D'ailleurs je ne voyais personne qui pût jeter les yeux sur moi ni arrêter les miens; cependant, j'étais dans une vive impatience et je fis de Vernol le but où je désirais atteindre.

Sa chambre était derrière celle de ma mère où je couchais.

Quand cette bonne dévote allait à l'église, où elle passait deux ou trois heures tous les matins, je fermais exactement la porte après elle. On croyait que nous dormions et l'on nous laissait en paix. Mais, continuellement éveillée par mes désirs, j'allais en chemise près de lui et je lui faisais mille agaceries pendant qu'il était dans son lit. Tantôt je l'embrassais, je le chatouillais, tantôt je tirais ses couvertures, ses draps; je le mettais presque nu; je lui donnais de petits coups sur ses fesses d'ivoire; il sautait après moi, me poussait sur son lit, me baisait et rendait sur mon cul les coups légers que je lui avais donnés. Nous avions répété deux matinées ce badinage lorsque, la troisième, en me jetant à la renverse sur son lit, ma chemise, à qui j'avais prêté un peu de secours, se trouva toute relevée et mes jambes en l'air; il aperçut aussitôt mon petit conin, il m'écarta les cuisses, il y porta la main, et ne pouvait se lasser de le regarder et d'y toucher; je le laissais faire.

— Ah! Rose, me dit-il, que nous sommes bien différents l'un de l'autre!

— Comment! lui répondis-je, quelle différence y a-t-il donc? Je lui fis cette question avec l'air de la plus innocente simplicité.

— Tiens, vois, me dit-il en troussant sa chemise et me montrant son petit outil qui était devenu gros et raide, et que je n'avais qu'entrevu jusque-là.

Je pris cette lance en main, je la considérai, je la caressai, j'en découvrais, j'en aiguisais la pointe, et j'eus enfin la satisfaction d'en faire l'examen le plus attentif. Vernol, impatient d'en faire un pareil, me dit:

— Rose, laisse-moi donc te regarder encore.

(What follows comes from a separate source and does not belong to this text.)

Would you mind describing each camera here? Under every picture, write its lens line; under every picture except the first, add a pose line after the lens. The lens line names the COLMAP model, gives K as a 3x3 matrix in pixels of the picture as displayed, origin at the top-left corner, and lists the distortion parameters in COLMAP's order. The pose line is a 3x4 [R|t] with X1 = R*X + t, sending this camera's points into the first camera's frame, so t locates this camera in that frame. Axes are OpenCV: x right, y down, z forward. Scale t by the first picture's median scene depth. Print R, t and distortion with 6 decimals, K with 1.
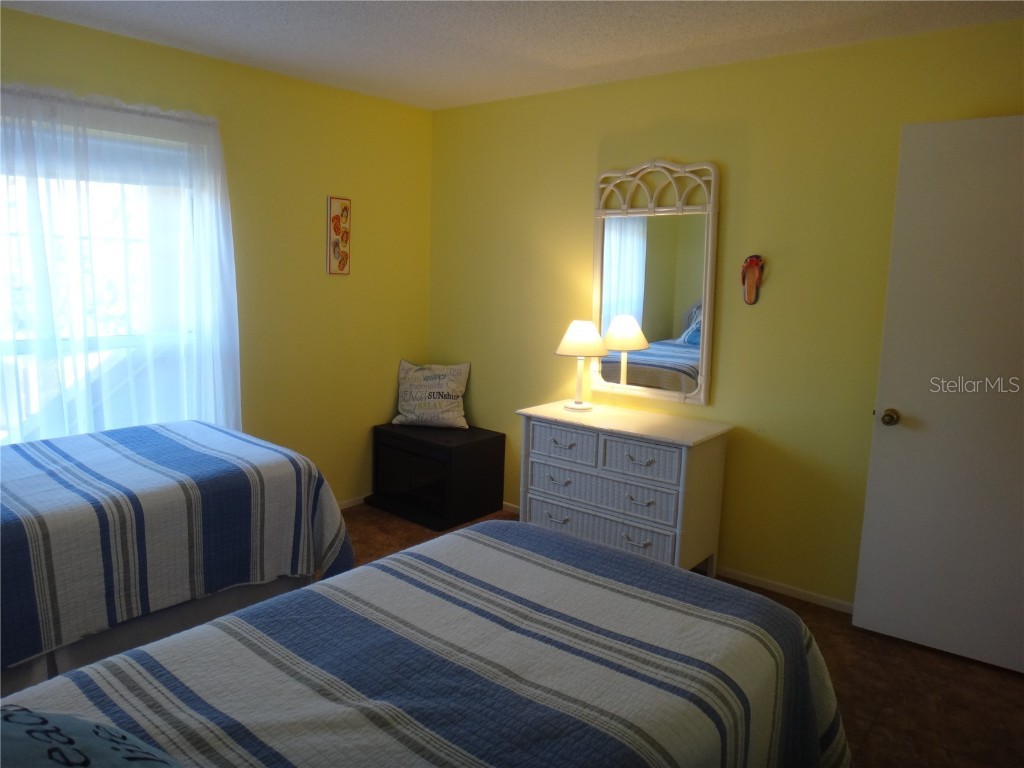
lens RADIAL K [[727.7, 0, 512.0], [0, 727.7, 384.0], [0, 0, 1]] dist [-0.033383, 0.002509]
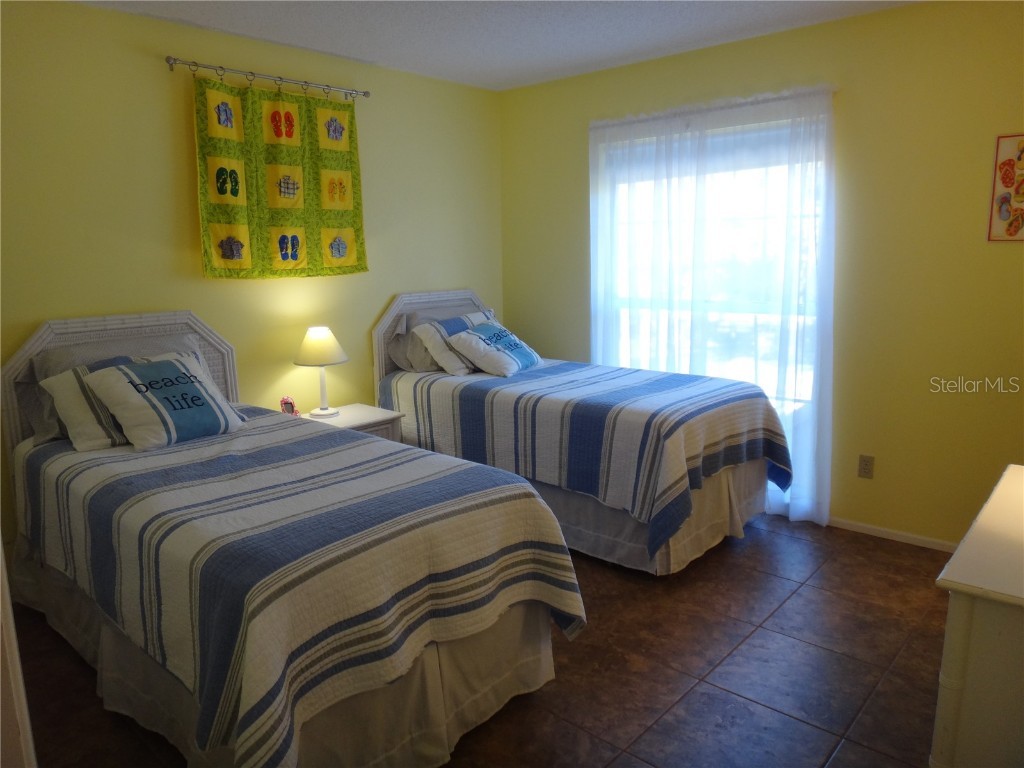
lens RADIAL K [[727.7, 0, 512.0], [0, 727.7, 384.0], [0, 0, 1]] dist [-0.033383, 0.002509]
pose [[-0.055683, 0.151406, -0.986902, 0.662468], [-0.139115, 0.977618, 0.157831, -0.069469], [0.988709, 0.146082, -0.033374, 0.700581]]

Je me rendis à sa demande et je me recouchai. Il releva mes jambes, les écarta et ne mit pas moins d'attention dans sa recherche et dans ses détails que j'en avais eu dans la mienne; mais il ignorait l'usage de ce qu'il voyait. Il était à genoux sur le lit, penché sur moi; je passai ma main entre ses cuisses et je repris son joli bijou; je m'amusai à coiffer et décoiffer sa tête rouge comme le corail. Le plaisir que je lui faisais, dont je m'apercevais, augmentait le mien: j'étais dans l'impatience; je me relevai et le renversai à son tour, je le découvris tout entier; je le baisais, je le mangeais, je caressais ses petites olives; enfin, à force de hausser et baisser ma main sur ce charmant bijou, il répandit cette liqueur que j'avais vu rendre à Courbelon par la main de Justine. Cette situation si nouvelle pour lui, l'étonnement joint au plaisir excessif dont il paraissait jouir, étaient un délicieux spectacle pour moi; sa main, placée entre mes cuisses, était restée sans mouvement. Je me recouchai sur le lit, je la pris et je lui fis faire un exercice qui lui était inconnu, et que je souhaitais vivement. Je tombai bientôt moi-même dans l'extase où je l'avais mis peu auparavant.

Tout cela lui paraissait bien extraordinaire; je l'avais conduit de surprises en surprises; elles me réjouissaient et m'enchantaient. Je recommençai mes caresses, je repris son instrument, je le baisai, je le suçai, je le mis tout entier dans ma bouche, je l'aurais avalé: il ne tarda pas à reparaître dans l'état charmant où il avait été. Jusque-là, je n'avais pas osé lui apprendre à le mettre où je le souhaitais; mais de plus en plus animée, j'arrachai sa chemise, je quittai la mienne; rien ne me cachait ses charmes naturels; je les contemplais, je les couvrais de mes mains et de mes lèvres; il me rendait les mêmes caresses à son tour.